Car bombs were used in the first six bombings, but the seventh blast came from a sticky bomb that targeted a civilian vehicle in al-Dorra.
"All these attacks were targeting civilians, as there are no security forces near them at all," Abdullah added. "This is what the terrorist groups are doing in an attempt to sow panic among Iraqis."
Meanwhile, Alaa al-Taey, spokesperson for the Interior Ministry, said security forces managed to thwart four similar attacks against civilian targets in Chkook. Security personnel searched the buildings near the scene of the earlier blast in Chkook and managed to seize four containers and explosives that were set to detonate.
"We have positive indications that al-Qaeda is targeting civilians in residential areas and markets after they failed to confront the Iraqi security forces," al-Taey added.
Thamir Hasan, a 43-year-old resident of al-Shuala, was clearly devastated by the explosions.
"I do not know what to say, but you just have to see the body parts of victims under the rubble and blood dripping down from the ceilings of the collapsed buildings," he said.
Hasan owns a store in the area of the attacks. "There are three children who come to buy sweets every morning, but they did not come today. When I asked about them, I found out that they were under the rubble."
"Woe to them, God damn those monstrous, bastard murderers," Hasan said, wiping tears from his eyes. "Even the children were not spared. I will quit my work in the store and join the security forces in order to exact revenge on them."
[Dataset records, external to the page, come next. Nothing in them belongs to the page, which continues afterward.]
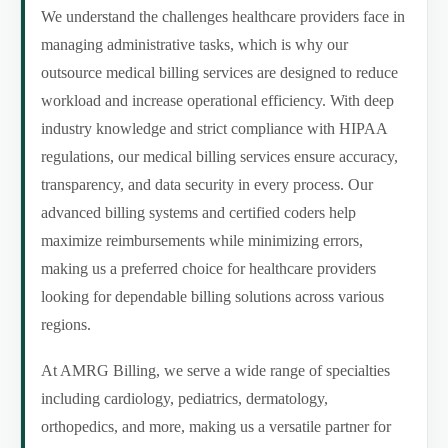
We understand the challenges healthcare providers face in
managing administrative tasks, which is why our
outsource medical billing services are designed to reduce
workload and increase operational efficiency. With deep
industry knowledge and strict compliance with HIPAA
regulations, our medical billing services ensure accuracy,
transparency, and data security in every process. Our
advanced billing systems and certified coders help
maximize reimbursements while minimizing errors,
making us a preferred choice for healthcare providers
looking for dependable billing solutions across various
regions.
At AMRG Billing, we serve a wide range of specialties
including cardiology, pediatrics, dermatology,
orthopedics, and more, making us a versatile partner for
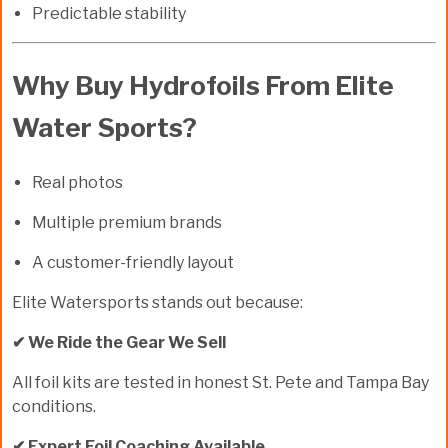
Predictable stability
Why Buy Hydrofoils From Elite
Water Sports?
Real photos
Multiple premium brands
A customer-friendly layout
Elite Watersports stands out because:
✔ We Ride the Gear We Sell
All foil kits are tested in honest St. Pete and Tampa Bay
conditions.
✔ Expert Foil Coaching Available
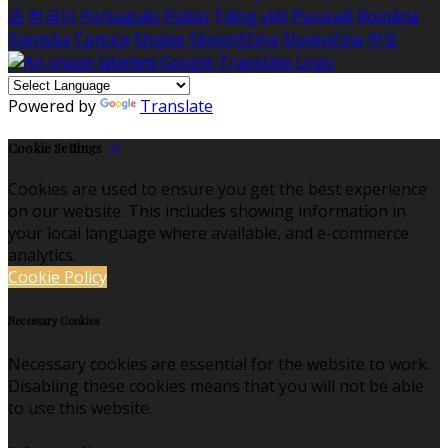
語
한국어
Português
Polski
Tiếng việt
Русский
Română
Svenska
Српски
Shqipe
Slovenščina
Slovenčina
中文
Powered by
Translate
Cookie Settings
Cookies are used to ensure you get the best experience
on our website. This includes showing information in
your local language where available, and e-commerce
analytics.
Cookie Policy
Necessary Cookies
Necessary cookies are essential for the website to work.
Disabling these cookies means that you will not be able
to use this website.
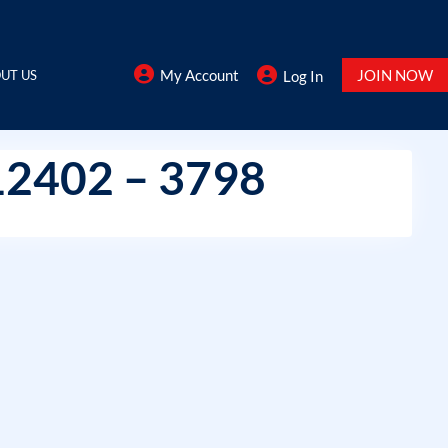
My Account
JOIN NOW
UT US
Log In
12402 – 3798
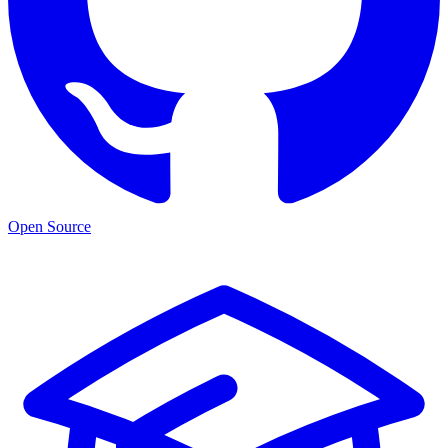
Open Source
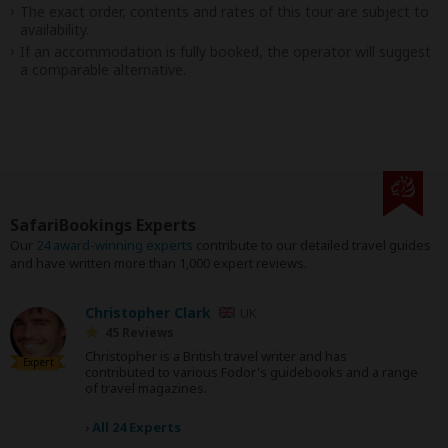
The exact order, contents and rates of this tour are subject to
availability.
If an accommodation is fully booked, the operator will suggest
a comparable alternative.
SafariBookings Experts
Our
24 award-winning experts
contribute to our detailed travel guides
and have written more than 1,000 expert reviews.
Christopher Clark
UK
45 Reviews
Christopher is a British travel writer and has
Expert
contributed to various Fodor's guidebooks and a range
of travel magazines.
›
All 24 Experts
In other security news, Col. Waleed al-Karkhi of the Iraqi Army's 3rd Division said that Iraqi soldiers risked their lives to prevent a suicide car bomb attack targeting a crowd of citizens west of the capital.
"A Toyota car bomb driven by a suicide bomber and carrying more than 1,000 kilograms of explosives was stopped and the suicide bomber was arrested before he could blow himself up," al-Karkhi said.
"This has been a really heroic operation by Iraqi soldiers," he added.
"Today's bombings prove the theory that terrorism and Iraqis cannot live in one country or one place," said Lamees Fadhil, 29. "We have to be one hand in order to get rid of terrorism and expel it from our country."